**PASSAGE TO READ**
I've written volumes on Youngest and how difficult it is to be raising him. Okay, I've written about how difficult he is. [I just thought I'd try to sound a bit more like a, I don't know, good parent.] I could write a lot more about that aspect of him. I likely will.
But not today. Today I'm going to sing the lad's praises. He has risen to the occasion masterfully. He understands that Pete has had major surgery. He understands that he needs to tread softly around Pete. He understands that I'm busy helping Pete, so I'm not able to cater to the base needs of a five-year-old boy.
He's gone to sleep on his own, every night, since Pete arrived home from the hospital. He does not argue or whinge or beg. I tuck him in, and he stays put.

**DATA SUPPLIED**
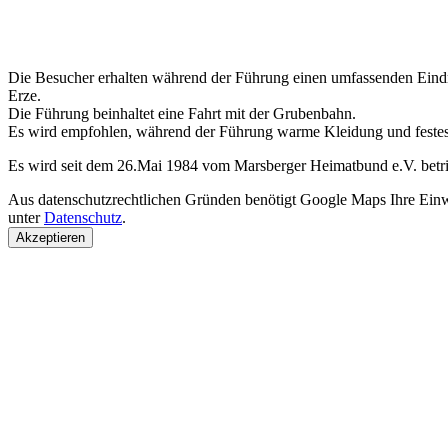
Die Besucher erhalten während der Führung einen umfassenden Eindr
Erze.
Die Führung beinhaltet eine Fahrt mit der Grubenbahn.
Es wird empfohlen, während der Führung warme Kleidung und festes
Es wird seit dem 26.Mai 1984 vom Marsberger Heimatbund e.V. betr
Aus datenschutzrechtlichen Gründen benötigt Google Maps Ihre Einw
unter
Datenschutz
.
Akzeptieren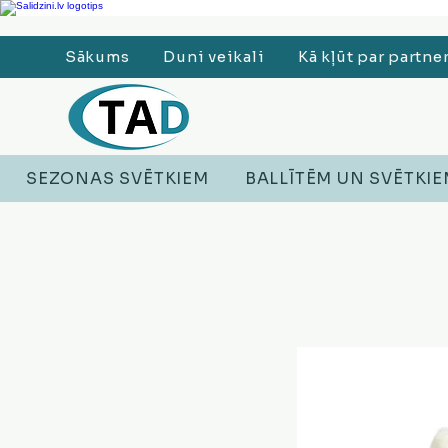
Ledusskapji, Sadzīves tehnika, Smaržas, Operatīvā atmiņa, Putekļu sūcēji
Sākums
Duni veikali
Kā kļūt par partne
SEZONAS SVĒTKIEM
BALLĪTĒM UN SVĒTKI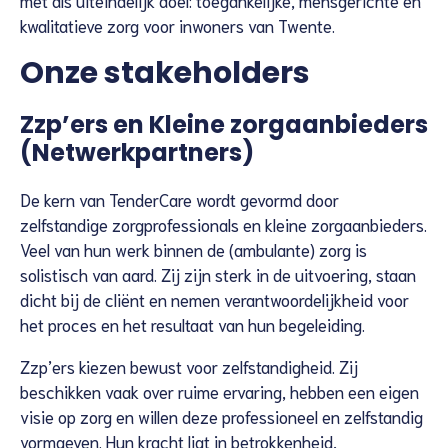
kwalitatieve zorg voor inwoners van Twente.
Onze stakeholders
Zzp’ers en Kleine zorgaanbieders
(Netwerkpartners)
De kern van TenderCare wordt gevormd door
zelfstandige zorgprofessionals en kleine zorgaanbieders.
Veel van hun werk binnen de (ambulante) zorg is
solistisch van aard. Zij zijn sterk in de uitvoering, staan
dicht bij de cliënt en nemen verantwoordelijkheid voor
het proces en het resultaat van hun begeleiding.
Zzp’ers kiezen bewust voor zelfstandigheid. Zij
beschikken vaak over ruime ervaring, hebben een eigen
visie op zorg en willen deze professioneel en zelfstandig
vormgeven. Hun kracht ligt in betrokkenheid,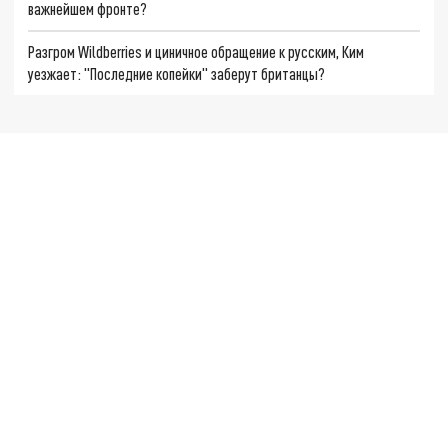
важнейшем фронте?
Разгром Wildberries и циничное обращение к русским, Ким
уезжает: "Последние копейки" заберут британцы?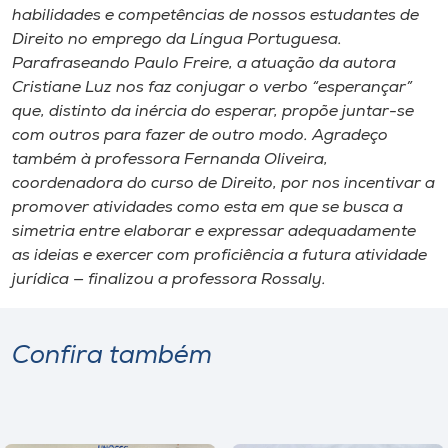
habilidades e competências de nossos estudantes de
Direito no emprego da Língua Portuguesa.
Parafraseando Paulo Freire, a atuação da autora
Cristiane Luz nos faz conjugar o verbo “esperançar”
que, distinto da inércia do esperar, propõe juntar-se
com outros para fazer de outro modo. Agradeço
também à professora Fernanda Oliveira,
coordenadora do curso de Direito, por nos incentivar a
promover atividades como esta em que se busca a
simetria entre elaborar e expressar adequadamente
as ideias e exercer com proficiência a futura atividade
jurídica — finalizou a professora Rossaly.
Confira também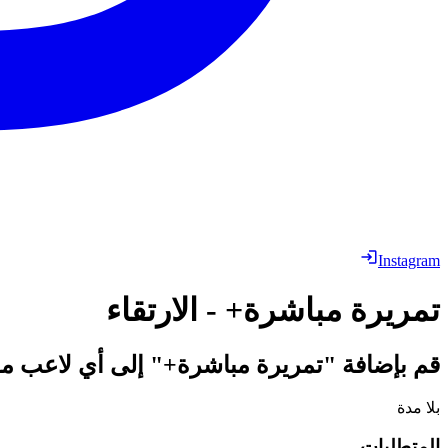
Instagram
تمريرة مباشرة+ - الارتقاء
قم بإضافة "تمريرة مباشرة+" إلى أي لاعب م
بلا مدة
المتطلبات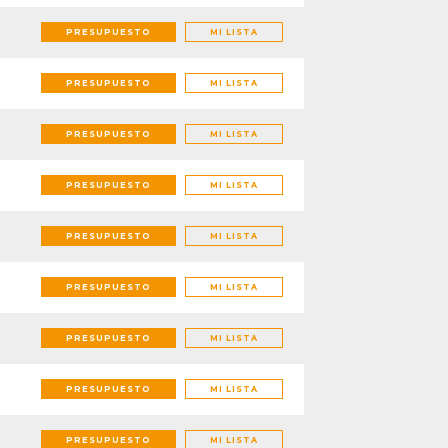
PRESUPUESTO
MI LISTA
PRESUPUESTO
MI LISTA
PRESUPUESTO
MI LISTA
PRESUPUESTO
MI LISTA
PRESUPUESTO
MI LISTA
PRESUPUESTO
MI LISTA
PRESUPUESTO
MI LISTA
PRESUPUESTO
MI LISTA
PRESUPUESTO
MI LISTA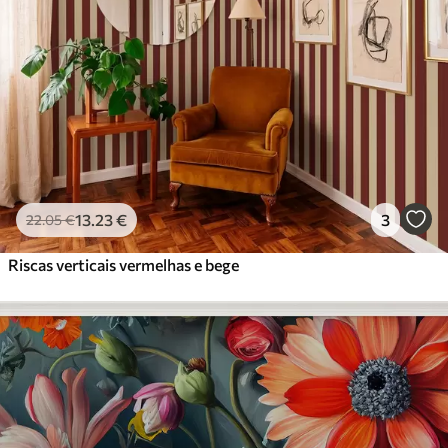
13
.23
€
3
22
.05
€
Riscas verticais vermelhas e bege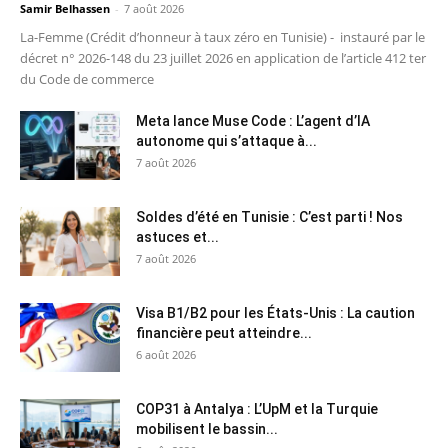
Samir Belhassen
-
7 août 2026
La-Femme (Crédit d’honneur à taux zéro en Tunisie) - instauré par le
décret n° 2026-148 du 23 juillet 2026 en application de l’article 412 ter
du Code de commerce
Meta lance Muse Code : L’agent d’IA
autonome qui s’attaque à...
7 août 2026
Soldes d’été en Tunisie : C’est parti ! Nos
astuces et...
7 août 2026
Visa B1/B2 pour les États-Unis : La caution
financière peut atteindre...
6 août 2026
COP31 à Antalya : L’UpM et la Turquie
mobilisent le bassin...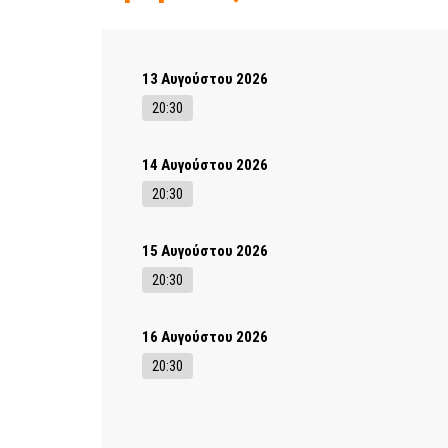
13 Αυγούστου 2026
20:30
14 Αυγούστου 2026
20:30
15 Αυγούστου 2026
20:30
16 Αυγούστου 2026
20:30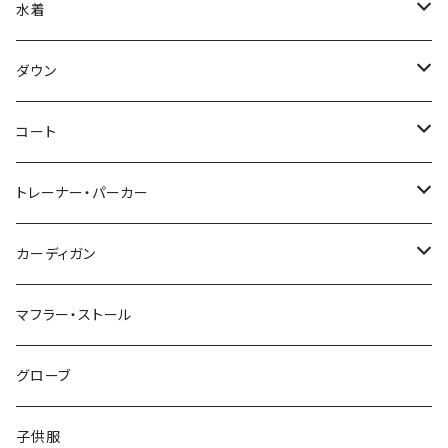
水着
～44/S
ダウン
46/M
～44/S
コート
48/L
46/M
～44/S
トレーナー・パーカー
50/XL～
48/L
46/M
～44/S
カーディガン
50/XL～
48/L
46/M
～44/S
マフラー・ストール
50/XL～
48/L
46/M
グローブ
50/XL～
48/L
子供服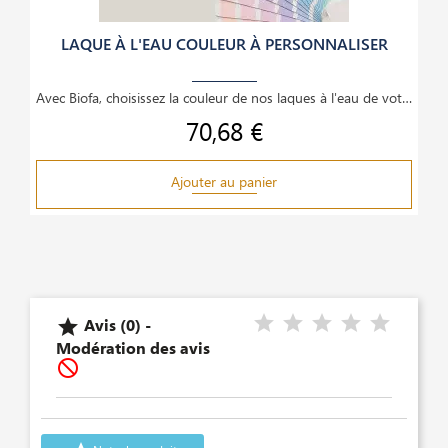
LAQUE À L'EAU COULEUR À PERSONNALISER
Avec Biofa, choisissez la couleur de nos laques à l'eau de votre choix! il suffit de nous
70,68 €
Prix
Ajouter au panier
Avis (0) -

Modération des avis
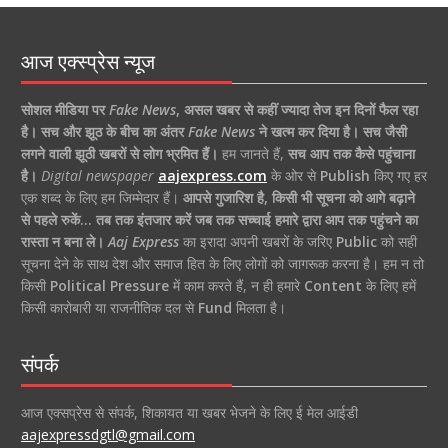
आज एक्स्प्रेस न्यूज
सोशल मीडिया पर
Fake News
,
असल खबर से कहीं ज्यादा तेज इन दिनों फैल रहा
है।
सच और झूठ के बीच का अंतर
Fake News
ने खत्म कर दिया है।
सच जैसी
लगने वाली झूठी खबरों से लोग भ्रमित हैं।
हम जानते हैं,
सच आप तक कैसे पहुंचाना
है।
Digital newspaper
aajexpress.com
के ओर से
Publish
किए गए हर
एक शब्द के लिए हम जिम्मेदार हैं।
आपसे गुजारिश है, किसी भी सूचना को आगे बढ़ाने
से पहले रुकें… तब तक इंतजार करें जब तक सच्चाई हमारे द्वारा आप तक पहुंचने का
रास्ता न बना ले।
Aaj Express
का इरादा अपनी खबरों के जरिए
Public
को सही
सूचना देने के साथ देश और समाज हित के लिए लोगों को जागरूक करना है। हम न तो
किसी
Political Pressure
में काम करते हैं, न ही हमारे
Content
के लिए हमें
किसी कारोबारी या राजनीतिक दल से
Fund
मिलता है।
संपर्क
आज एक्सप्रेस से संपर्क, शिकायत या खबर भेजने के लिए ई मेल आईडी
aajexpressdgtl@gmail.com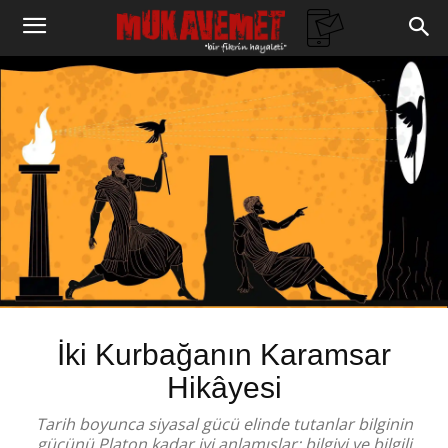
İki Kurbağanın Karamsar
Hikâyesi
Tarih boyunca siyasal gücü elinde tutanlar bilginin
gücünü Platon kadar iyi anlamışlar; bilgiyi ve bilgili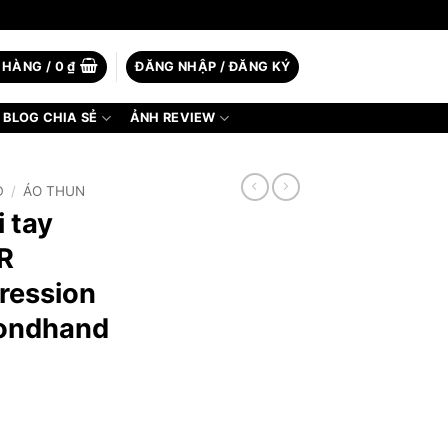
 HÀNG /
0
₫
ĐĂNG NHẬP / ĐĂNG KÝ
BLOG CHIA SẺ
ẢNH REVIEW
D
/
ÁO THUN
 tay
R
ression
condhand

**TASK DETAILS**
Can you continue the post praising Youngest for how he has behaved since Pete's surgery, starting right after its final sentence?

**OUTPUT FOR THIS TASK**
Always one for melodrama, he has accepted my inability to do centers in his classroom last Tuesday and yesterday. Last Tuesday, it was because I was with Pete. Yesterday, it was because I've officially joined the living dead.
In short, my little guy has shouldered on without too much in the way of demands. Do I see a new trend in his behavior? Do I envision this is now the rule rather than the exception? Sure, and I see unicorns with butterflies wafting from their cute uni-behinds.
It doesn't really matter much if he regresses back a bit when we have weathered through this. What matters is that, when our need was greatest, he gave us everything.